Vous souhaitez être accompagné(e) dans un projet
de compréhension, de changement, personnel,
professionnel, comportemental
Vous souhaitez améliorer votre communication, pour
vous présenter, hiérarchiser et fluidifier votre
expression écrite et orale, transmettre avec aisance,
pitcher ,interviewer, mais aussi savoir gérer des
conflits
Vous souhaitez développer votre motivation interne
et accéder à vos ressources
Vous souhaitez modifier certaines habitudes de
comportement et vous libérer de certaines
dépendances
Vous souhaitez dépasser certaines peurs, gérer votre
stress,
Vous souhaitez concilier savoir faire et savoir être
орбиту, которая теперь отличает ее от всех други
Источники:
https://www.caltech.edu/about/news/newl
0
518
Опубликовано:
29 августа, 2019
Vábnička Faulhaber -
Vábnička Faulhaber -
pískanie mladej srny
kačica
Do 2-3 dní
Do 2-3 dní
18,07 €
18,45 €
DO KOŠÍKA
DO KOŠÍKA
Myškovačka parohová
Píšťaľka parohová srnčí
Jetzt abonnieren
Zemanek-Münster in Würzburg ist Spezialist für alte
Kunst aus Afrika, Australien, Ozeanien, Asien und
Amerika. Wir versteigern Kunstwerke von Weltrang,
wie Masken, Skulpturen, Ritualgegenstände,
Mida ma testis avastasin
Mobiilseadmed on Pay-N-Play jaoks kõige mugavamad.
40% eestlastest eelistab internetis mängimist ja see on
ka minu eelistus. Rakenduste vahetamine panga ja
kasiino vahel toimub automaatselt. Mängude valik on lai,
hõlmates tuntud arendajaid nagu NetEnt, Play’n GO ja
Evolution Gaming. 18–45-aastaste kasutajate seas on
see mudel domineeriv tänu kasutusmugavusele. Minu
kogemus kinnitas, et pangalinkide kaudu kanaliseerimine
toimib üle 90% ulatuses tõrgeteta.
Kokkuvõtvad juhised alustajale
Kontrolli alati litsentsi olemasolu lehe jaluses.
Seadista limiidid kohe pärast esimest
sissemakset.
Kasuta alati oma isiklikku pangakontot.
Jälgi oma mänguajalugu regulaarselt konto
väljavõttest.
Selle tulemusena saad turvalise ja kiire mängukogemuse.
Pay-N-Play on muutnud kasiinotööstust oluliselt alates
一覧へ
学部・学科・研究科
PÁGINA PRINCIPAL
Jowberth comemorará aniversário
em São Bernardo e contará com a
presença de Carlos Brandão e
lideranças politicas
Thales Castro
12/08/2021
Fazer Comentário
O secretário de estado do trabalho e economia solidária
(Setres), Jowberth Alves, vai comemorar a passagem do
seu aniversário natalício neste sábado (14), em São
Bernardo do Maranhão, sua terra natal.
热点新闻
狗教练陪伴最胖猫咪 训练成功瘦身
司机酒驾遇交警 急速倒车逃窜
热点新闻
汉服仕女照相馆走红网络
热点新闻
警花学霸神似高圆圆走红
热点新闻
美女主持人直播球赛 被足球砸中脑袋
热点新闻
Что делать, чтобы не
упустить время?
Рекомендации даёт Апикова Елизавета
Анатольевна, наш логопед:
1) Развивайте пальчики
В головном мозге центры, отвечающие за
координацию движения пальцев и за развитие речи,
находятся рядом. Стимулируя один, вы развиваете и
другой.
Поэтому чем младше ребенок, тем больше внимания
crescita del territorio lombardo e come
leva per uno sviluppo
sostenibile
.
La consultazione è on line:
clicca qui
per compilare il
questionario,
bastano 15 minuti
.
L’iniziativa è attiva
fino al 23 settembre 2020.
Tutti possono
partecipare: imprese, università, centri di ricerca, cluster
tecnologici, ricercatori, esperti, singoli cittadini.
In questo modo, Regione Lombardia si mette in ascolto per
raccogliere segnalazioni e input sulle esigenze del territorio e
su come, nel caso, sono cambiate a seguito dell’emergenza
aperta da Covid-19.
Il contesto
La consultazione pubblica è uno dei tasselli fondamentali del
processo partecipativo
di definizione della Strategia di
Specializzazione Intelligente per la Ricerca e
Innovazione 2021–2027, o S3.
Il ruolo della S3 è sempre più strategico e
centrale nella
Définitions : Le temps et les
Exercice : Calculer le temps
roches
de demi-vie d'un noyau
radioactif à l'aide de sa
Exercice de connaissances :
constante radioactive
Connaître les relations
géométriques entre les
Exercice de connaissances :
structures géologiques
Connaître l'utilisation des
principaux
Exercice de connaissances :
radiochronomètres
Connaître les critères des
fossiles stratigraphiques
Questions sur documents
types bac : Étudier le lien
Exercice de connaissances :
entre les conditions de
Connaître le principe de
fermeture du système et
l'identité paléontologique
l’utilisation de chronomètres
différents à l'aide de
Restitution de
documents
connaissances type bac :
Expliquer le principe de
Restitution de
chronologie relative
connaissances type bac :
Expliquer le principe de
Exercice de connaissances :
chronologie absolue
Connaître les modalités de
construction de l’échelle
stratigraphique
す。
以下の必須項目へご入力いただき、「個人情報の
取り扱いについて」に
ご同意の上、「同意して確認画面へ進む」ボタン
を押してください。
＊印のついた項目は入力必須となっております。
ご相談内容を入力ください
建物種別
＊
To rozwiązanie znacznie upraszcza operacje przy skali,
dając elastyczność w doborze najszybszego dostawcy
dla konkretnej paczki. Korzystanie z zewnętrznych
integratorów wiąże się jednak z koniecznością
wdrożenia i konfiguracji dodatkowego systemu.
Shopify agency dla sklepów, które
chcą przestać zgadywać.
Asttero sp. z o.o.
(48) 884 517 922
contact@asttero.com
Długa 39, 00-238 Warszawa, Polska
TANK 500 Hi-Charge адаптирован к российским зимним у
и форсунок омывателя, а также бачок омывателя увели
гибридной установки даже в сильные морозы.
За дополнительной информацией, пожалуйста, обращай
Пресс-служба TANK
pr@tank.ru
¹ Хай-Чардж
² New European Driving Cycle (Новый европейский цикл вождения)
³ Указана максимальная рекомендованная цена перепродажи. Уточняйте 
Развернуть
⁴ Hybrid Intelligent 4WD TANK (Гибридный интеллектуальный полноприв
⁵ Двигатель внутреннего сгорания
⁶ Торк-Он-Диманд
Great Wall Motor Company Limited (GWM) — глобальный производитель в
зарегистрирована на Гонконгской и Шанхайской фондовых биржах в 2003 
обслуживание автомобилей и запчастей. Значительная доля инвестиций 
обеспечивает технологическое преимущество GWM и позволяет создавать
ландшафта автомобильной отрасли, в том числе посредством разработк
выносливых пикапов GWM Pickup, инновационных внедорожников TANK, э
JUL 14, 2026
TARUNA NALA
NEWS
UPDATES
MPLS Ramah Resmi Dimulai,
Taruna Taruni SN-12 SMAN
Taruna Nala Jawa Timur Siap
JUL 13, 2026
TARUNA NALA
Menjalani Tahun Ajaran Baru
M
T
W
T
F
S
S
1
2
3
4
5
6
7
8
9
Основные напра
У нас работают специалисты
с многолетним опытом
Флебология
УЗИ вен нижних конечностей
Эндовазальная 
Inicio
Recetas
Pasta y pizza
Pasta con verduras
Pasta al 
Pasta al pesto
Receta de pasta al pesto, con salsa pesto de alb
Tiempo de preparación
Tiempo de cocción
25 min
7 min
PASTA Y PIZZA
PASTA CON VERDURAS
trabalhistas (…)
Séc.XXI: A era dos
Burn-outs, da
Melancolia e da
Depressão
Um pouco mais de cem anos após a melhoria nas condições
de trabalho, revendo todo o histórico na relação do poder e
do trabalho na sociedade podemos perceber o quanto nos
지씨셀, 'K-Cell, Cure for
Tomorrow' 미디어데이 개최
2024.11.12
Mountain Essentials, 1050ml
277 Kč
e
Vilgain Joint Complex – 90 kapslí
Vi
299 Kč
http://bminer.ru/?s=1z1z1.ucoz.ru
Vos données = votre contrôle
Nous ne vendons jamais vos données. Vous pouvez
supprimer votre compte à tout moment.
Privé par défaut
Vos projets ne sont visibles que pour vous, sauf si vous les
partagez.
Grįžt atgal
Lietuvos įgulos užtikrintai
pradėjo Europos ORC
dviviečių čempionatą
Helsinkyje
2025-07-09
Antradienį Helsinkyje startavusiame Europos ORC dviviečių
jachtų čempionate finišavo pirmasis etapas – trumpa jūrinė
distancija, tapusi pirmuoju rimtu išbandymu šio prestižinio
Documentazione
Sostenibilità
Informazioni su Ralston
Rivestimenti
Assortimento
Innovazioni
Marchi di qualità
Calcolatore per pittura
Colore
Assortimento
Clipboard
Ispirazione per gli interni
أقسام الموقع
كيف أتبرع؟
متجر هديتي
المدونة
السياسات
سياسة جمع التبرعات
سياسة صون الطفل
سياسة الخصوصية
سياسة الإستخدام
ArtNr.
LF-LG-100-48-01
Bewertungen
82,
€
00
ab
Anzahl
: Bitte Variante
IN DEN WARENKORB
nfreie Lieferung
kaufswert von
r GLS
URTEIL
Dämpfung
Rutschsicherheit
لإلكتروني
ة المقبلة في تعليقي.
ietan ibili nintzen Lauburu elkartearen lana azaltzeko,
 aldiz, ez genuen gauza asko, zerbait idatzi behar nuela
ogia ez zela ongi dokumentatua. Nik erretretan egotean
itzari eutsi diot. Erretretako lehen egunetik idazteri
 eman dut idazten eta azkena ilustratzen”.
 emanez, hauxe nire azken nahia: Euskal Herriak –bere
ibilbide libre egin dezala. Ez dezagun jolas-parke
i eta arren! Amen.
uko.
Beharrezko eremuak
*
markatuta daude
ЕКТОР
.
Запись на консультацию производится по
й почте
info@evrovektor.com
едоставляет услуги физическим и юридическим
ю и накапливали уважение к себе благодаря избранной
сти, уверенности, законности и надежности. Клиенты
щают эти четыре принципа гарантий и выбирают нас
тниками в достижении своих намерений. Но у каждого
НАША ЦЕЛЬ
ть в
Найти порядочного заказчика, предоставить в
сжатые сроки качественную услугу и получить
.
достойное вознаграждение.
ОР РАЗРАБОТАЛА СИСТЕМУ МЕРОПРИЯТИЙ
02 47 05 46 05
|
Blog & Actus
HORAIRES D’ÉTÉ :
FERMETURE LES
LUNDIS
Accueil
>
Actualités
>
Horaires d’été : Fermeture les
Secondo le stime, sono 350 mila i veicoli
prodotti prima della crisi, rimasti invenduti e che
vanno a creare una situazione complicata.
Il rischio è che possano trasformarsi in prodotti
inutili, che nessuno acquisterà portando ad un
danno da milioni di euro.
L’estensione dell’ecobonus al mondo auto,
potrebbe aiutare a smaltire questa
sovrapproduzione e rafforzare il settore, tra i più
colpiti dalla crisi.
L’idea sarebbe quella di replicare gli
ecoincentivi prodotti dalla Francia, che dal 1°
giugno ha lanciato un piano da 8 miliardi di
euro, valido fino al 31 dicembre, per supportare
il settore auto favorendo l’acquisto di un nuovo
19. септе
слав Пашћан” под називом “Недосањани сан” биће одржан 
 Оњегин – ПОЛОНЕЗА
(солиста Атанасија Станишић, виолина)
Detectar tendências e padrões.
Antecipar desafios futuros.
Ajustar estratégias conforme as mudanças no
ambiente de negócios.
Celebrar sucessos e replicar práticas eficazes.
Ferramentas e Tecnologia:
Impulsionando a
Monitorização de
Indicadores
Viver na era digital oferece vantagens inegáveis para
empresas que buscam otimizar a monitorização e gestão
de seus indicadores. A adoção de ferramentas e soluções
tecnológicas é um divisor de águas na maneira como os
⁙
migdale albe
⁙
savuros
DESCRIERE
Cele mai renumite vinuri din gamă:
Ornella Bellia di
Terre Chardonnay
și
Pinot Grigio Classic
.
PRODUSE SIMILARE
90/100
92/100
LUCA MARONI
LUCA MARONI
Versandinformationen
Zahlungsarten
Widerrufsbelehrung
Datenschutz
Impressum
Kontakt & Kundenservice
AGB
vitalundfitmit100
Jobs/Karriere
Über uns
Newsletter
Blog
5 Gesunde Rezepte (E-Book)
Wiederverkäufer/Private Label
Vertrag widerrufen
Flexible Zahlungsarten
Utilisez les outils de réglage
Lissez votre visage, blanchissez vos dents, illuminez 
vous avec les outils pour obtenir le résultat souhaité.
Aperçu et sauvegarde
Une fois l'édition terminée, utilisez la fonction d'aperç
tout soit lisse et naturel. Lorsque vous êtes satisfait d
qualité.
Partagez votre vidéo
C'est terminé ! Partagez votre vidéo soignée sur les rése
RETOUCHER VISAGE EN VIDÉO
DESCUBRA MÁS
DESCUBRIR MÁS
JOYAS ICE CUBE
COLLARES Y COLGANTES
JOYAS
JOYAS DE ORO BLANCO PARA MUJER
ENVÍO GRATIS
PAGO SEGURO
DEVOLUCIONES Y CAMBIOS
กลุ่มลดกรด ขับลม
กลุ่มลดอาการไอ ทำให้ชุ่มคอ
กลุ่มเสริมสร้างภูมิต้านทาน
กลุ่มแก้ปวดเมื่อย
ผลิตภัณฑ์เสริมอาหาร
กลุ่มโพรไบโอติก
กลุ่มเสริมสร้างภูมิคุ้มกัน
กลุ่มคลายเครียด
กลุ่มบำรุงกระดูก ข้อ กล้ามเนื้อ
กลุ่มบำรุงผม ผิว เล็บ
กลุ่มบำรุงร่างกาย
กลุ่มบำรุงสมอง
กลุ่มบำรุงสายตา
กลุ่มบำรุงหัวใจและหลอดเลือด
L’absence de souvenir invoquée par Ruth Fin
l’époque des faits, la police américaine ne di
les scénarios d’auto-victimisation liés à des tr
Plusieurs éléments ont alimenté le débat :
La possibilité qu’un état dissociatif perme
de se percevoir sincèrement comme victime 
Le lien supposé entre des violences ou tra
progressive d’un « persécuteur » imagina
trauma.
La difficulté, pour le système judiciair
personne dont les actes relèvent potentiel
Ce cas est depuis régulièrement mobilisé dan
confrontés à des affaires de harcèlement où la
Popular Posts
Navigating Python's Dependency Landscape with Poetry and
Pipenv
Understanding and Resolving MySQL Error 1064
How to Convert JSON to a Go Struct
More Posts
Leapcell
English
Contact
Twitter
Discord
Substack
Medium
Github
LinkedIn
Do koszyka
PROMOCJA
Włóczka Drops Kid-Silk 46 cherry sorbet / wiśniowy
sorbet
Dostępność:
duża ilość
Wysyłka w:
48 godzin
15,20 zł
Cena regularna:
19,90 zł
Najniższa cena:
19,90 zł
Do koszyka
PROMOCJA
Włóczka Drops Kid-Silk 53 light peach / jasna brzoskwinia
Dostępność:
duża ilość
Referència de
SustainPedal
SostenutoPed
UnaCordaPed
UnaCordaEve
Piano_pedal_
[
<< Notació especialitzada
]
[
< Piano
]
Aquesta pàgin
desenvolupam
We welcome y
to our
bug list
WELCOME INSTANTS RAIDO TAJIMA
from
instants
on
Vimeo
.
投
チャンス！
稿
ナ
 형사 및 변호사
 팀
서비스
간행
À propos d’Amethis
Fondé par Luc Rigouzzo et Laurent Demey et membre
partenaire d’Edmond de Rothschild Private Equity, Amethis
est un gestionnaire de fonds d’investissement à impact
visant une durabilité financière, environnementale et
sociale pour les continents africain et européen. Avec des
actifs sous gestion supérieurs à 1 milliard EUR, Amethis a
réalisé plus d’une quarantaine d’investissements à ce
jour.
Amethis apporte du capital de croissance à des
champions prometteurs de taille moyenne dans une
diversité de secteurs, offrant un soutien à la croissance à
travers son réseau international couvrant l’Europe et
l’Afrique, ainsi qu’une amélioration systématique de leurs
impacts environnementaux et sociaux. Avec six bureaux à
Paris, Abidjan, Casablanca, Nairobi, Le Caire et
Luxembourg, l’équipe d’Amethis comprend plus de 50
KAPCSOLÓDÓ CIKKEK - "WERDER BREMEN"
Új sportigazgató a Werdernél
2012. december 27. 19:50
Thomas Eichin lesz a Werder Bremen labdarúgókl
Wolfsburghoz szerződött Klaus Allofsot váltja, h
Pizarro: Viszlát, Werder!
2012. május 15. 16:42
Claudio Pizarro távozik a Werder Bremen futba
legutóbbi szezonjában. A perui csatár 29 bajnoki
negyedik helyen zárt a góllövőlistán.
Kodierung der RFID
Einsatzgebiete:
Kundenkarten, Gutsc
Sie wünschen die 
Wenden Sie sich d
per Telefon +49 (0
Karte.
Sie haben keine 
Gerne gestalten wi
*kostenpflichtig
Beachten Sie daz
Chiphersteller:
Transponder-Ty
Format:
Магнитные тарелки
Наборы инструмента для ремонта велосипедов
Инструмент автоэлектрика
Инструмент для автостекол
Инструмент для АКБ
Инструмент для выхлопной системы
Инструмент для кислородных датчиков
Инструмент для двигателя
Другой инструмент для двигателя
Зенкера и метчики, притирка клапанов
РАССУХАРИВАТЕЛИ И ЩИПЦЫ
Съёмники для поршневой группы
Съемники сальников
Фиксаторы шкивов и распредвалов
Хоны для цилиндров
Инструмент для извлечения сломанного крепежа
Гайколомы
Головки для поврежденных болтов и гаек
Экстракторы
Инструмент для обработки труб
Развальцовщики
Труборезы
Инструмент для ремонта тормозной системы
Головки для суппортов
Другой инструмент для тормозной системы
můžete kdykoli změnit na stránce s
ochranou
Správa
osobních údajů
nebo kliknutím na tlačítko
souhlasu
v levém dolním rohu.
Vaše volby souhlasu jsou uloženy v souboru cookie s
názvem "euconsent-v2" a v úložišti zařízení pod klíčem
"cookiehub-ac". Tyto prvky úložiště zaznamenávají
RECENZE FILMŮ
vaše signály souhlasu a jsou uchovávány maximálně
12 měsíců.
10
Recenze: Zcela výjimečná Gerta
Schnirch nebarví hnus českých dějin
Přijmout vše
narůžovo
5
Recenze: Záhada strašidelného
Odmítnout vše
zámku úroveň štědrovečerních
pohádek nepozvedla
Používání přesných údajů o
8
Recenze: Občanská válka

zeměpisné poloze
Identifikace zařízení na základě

------------------------------------------------

● What you need to do: One stretch of the lines above is wanted, from the line that contains "kaufswert von" through the line that contains "i eta arren! Amen.". Output it exactly.

● Answer to the exercise:
kaufswert von
r GLS
URTEIL
Dämpfung
Rutschsicherheit
لإلكتروني
ة المقبلة في تعليقي.
ietan ibili nintzen Lauburu elkartearen lana azaltzeko,
 aldiz, ez genuen gauza asko, zerbait idatzi behar nuela
ogia ez zela ongi dokumentatua. Nik erretretan egotean
itzari eutsi diot. Erretretako lehen egunetik idazteri
 eman dut idazten eta azkena ilustratzen”.
 emanez, hauxe nire azken nahia: Euskal Herriak –bere
ibilbide libre egin dezala. Ez dezagun jolas-parke
i eta arren! Amen.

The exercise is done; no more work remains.